The gathering—the fourth and final chapter of a four-part webinar series spanning sectors and verticals—was an attempt by the two organisations to highlight the challenges and opportunities in the areas of social, cognitive, and behavioural skilling.
“The key skills that have come up in the past 5-10 years in the services sector are the ability to listen, empathy, and assertiveness. On the HR and the L&D agenda, companies are prioritising cognitive, social, and behavioural skills,” added Kar.
In the services industry, he also noted that consumers play a critical role. Consumer expectations and competing technologies are extremely dynamic, changing every month. As a result, personalisation becomes the most important aspect of the consumer experience.
Sushmita Roy, SVP & Head HRBP – Digital, TV & Studio, Sony Pictures Networks, spoke about the top abilities that are required in these exceptional times. She said, “When we talk about skills, one of the things that come to the top of my mind is resilience. In these changing circumstances, resilience is the core to build an organisation where people can take on challenges and emerge out winners.”
Mr. Rajagopalan Purushothaman, Head-Learning & Development, JioMart Digital, also expressed his thoughts on the skills. He added, “One of the key abilities to get things done in large organisations is build relationships with people which can be a struggle. Emotional intelligence helps in building relationships, which is a part of social skills.”
Rani Belliappa, Associate Partner Head Learning & Development & HR Business Partner, KPMG Global Services, highlighted that they have been adopting a strategic approach at KPMG to future proof its workers in the current context and in the years to come. They concluded that the primary areas of skill development include cognitive skills, human-centric skills, and technology after consultation with the Big 3 consulting firms and HR consulting organisations.

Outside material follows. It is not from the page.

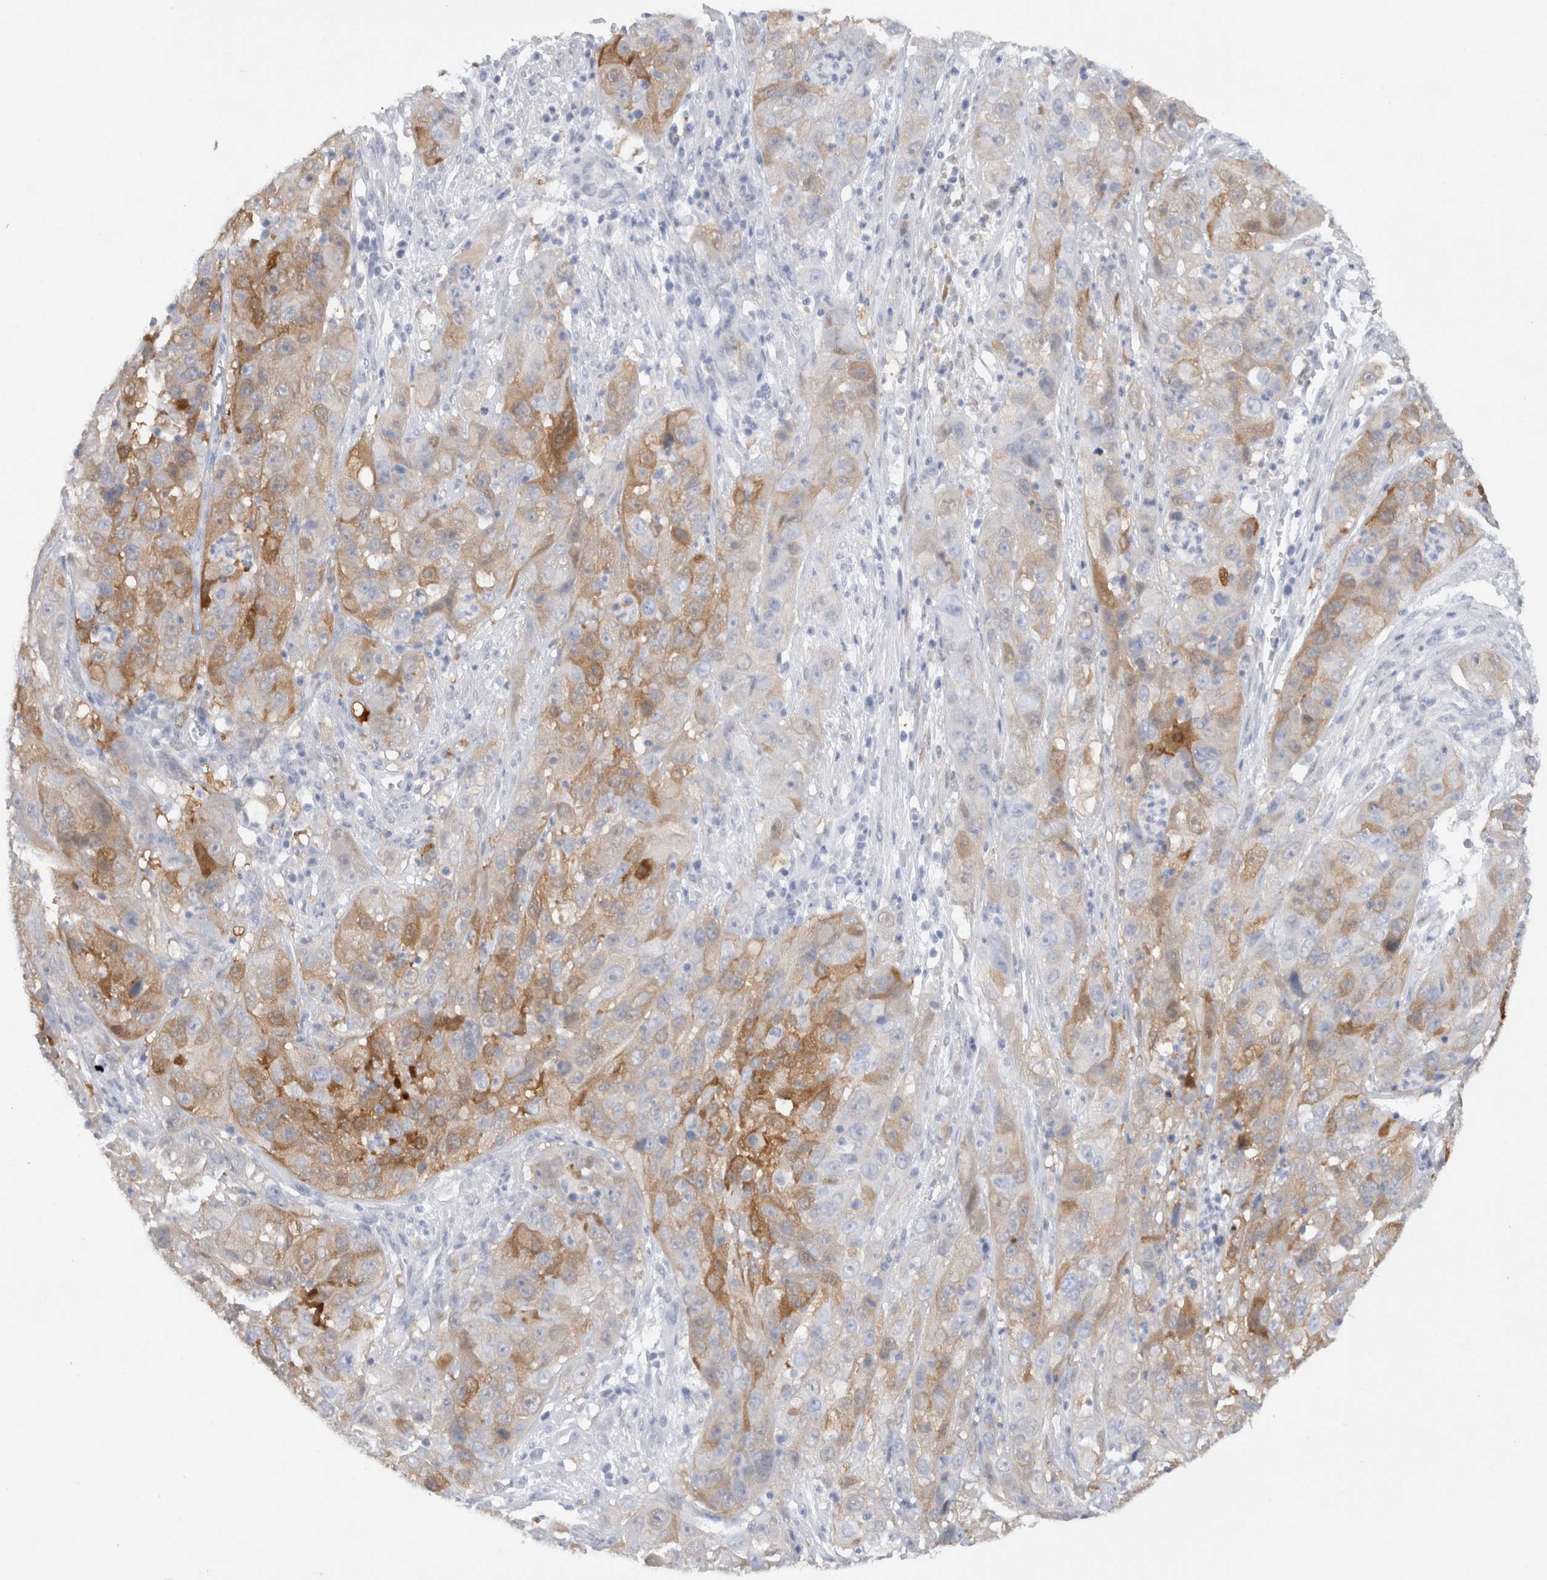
{"staining": {"intensity": "moderate", "quantity": ">75%", "location": "cytoplasmic/membranous"}, "tissue": "cervical cancer", "cell_type": "Tumor cells", "image_type": "cancer", "snomed": [{"axis": "morphology", "description": "Squamous cell carcinoma, NOS"}, {"axis": "topography", "description": "Cervix"}], "caption": "Human cervical squamous cell carcinoma stained for a protein (brown) displays moderate cytoplasmic/membranous positive staining in approximately >75% of tumor cells.", "gene": "NAPEPLD", "patient": {"sex": "female", "age": 32}}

Prabhjot S Goomer, Group Head Human Resources, Eros Group, who was also on the panel, spoke about how the pandemic has affected the hotel sector. He said, “We were the first to be hit, we were the worst to be hit, and very likely we will be the last to recover. This has disturbed the workforce.” He also mentioned that they have been instilling confidence in their team.
Underlining the changing roles of HR, Amla Awasthi, Vice President HR, Indiamart Intermesh Limited said, “The entire role of HR has changed. We were more like counsellors, more like support to the teams in terms of crisis management as to how to maintain that behavioural pattern and people live in that positive mindset so that they communicate better and come out of the issues they are facing.”
Adding to the same and applauding the role of HR, Ashok Ramachandran, CEO & President, Schindler said, “The first revelation that happened during this time is that finally, HR has got the seat it always deserves. Everyone has realised that this is the saviour and hats off to them for driving organisations across the world.”
Gautam Khanna, CEO, Hinduja Hospital concluded by saying how they have been trying to reduce the mental stress of the frontline workers. They ran a series of programmes for the well-being of their staff. He added, “During Town Halls, I would reemphasise to people why they are working in Healthcare. They are working in this sector to serve humanity and this is the most important time to serve humanity. This helped them get the empathy and compassion back in them.”